DATA SHOWN section start

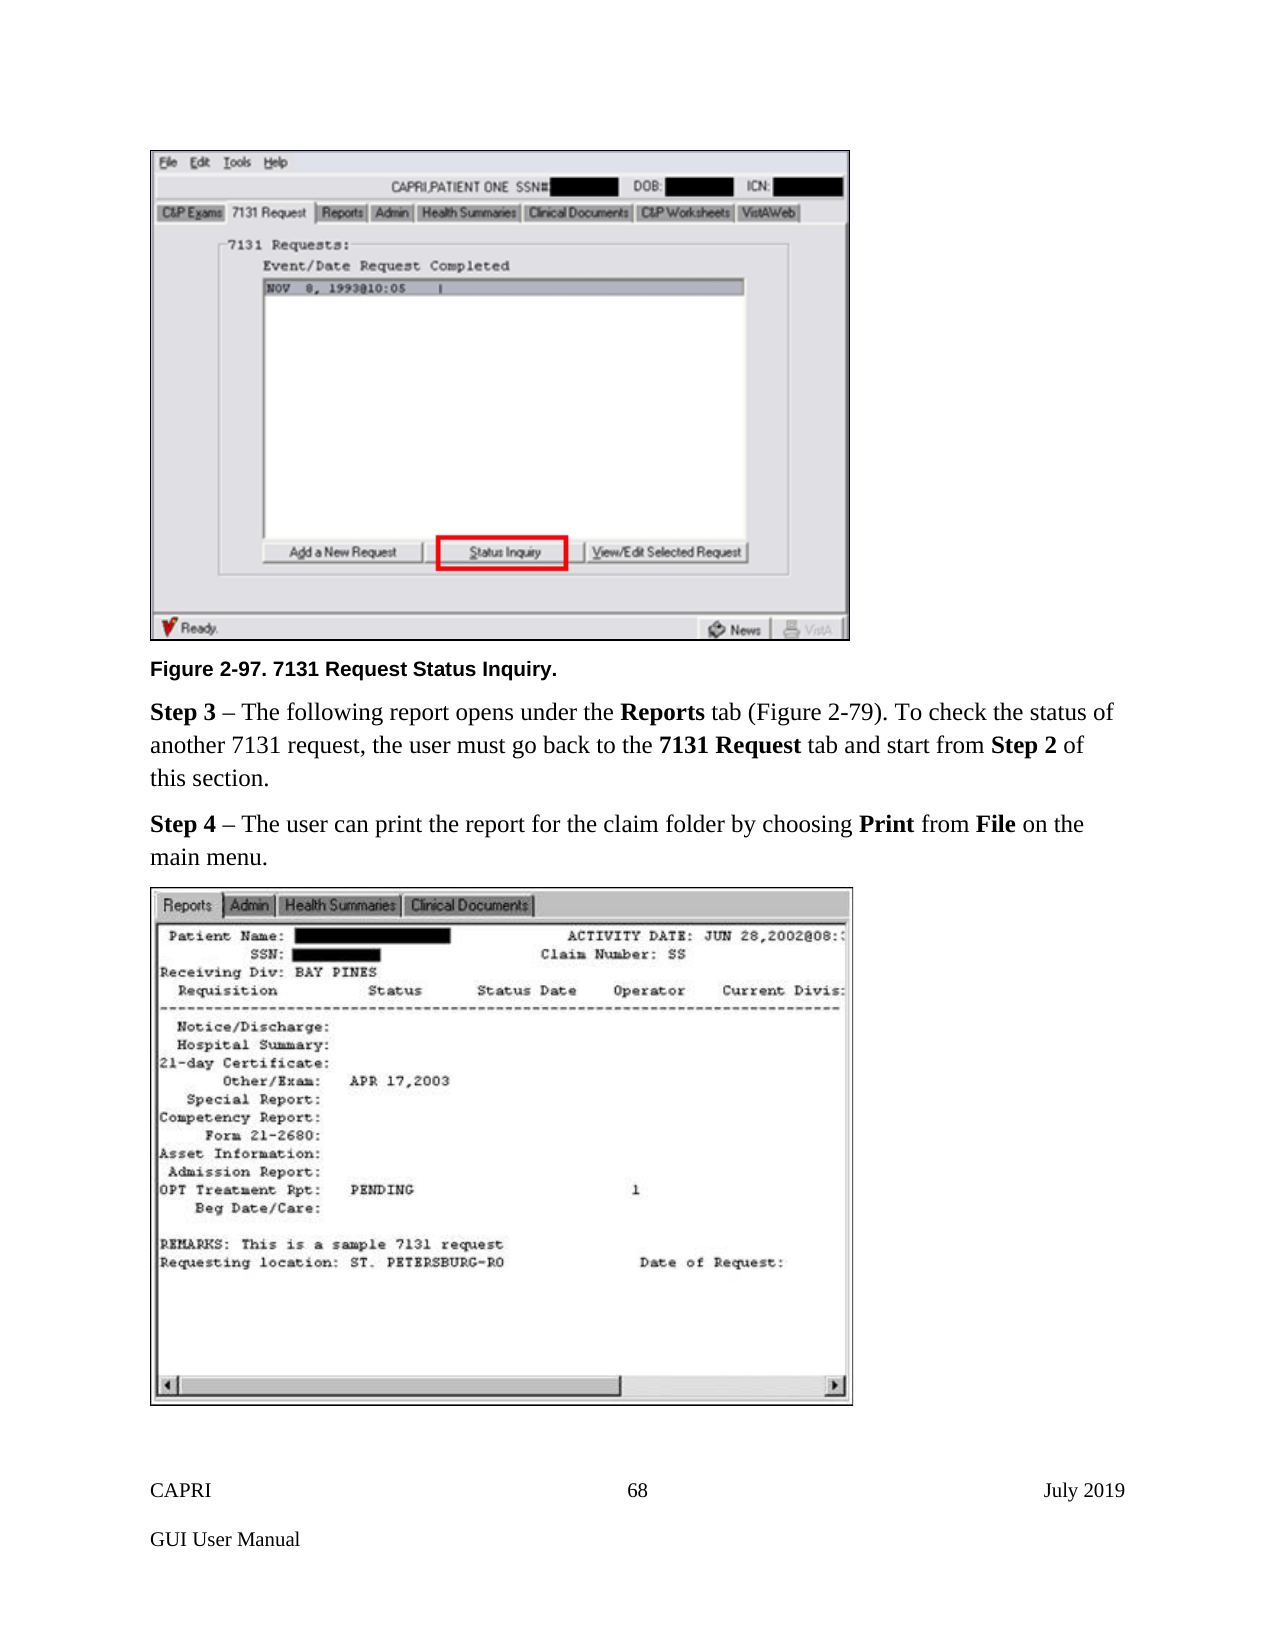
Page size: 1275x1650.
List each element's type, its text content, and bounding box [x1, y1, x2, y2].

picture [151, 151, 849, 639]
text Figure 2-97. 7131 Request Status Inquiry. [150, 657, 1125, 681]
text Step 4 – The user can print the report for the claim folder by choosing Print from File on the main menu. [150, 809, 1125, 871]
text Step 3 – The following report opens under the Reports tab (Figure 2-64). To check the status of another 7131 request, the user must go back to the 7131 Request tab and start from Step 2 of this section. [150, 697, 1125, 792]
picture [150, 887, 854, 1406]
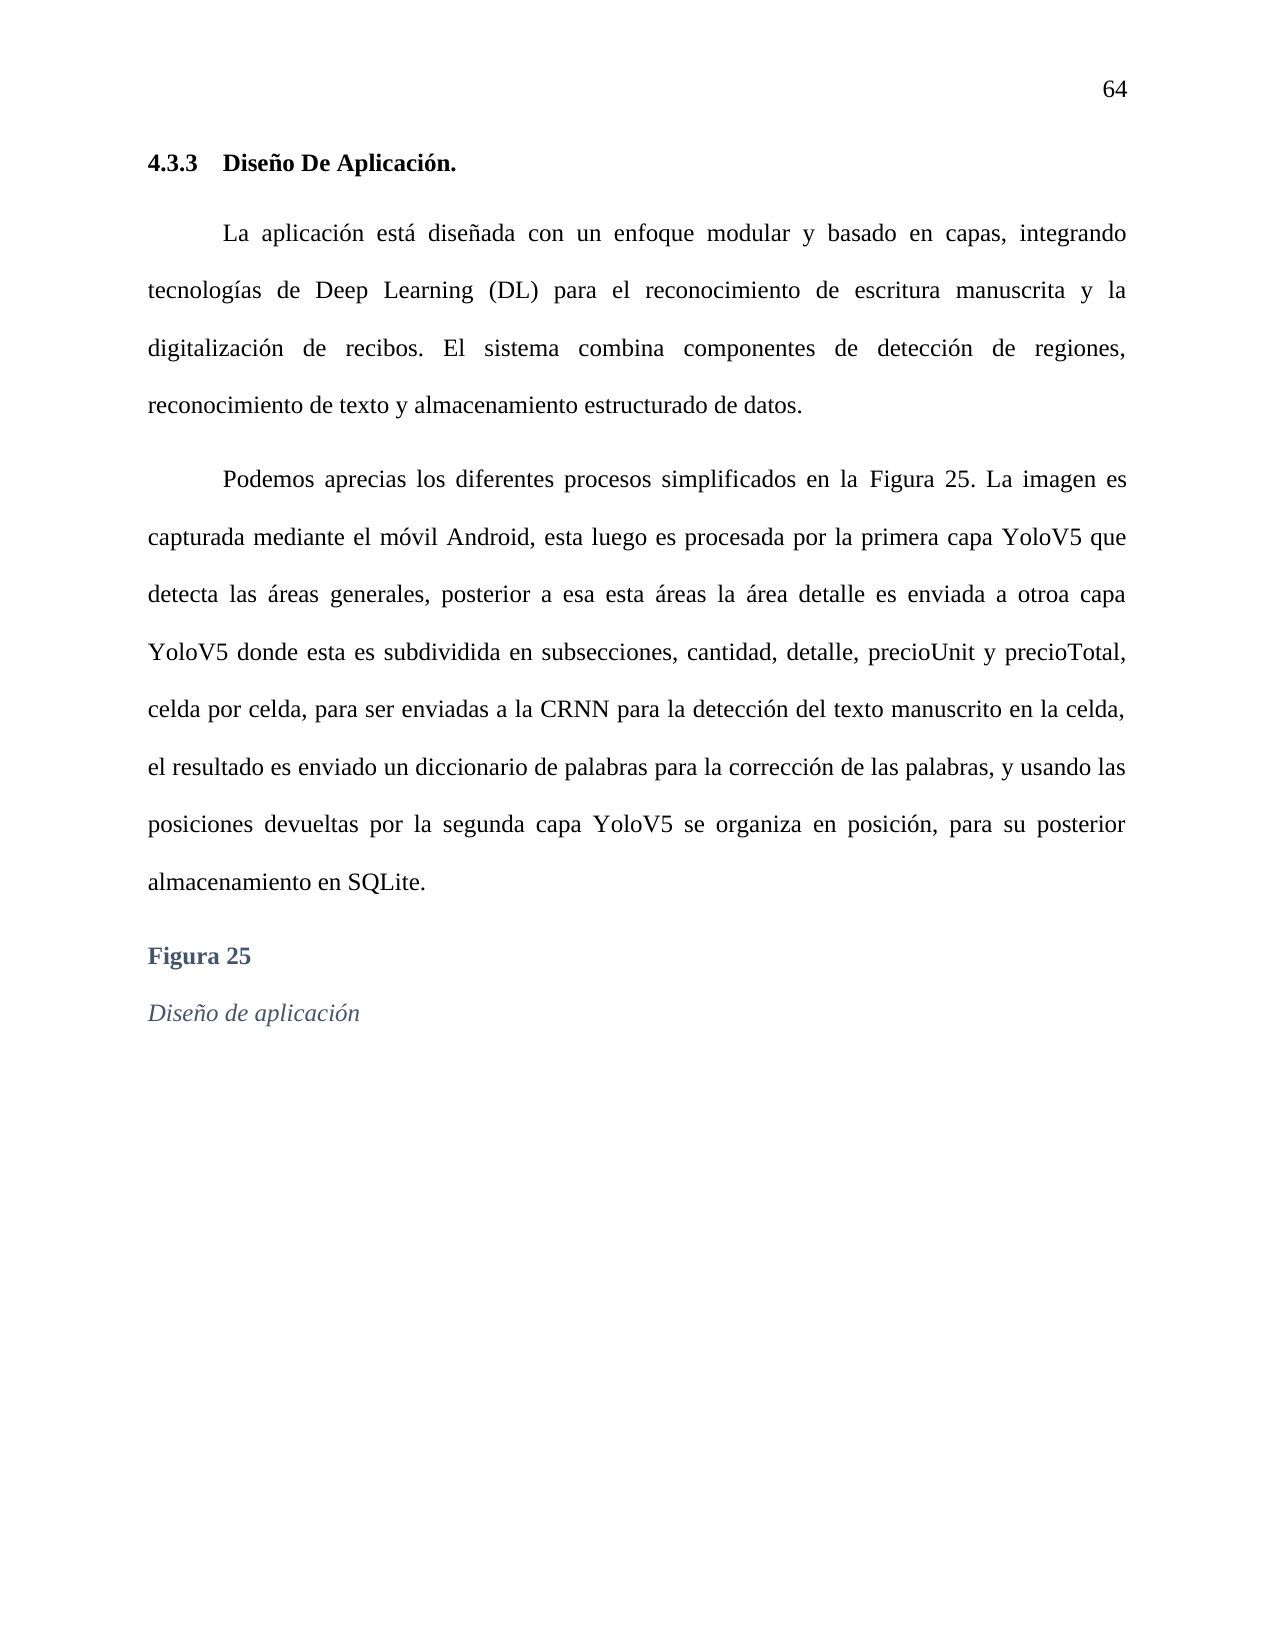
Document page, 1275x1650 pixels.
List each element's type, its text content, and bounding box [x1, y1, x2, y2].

DATA SHOWN section end

_WORK TO COMPLETE:_ Leaving the pictures out, give back each line above exactly.

_TASK ANSWER:_
Page size: 1275x1650.
List each element's type, its text content, and bounding box [x1, y1, x2, y2].

picture [151, 151, 849, 639]
text Figure 2-97. 7131 Request Status Inquiry. [150, 657, 1125, 681]
text Step 4 – The user can print the report for the claim folder by choosing Print from File on the main menu. [150, 809, 1125, 871]
text Step 3 – The following report opens under the Reports tab (Figure 2-64). To check the status of another 7131 request, the user must go back to the 7131 Request tab and start from Step 2 of this section. [150, 697, 1125, 792]
picture [150, 887, 854, 1406]
Document page, 1275x1650 pixels.
List each element's type, its text content, and bounding box [x1, y1, x2, y2].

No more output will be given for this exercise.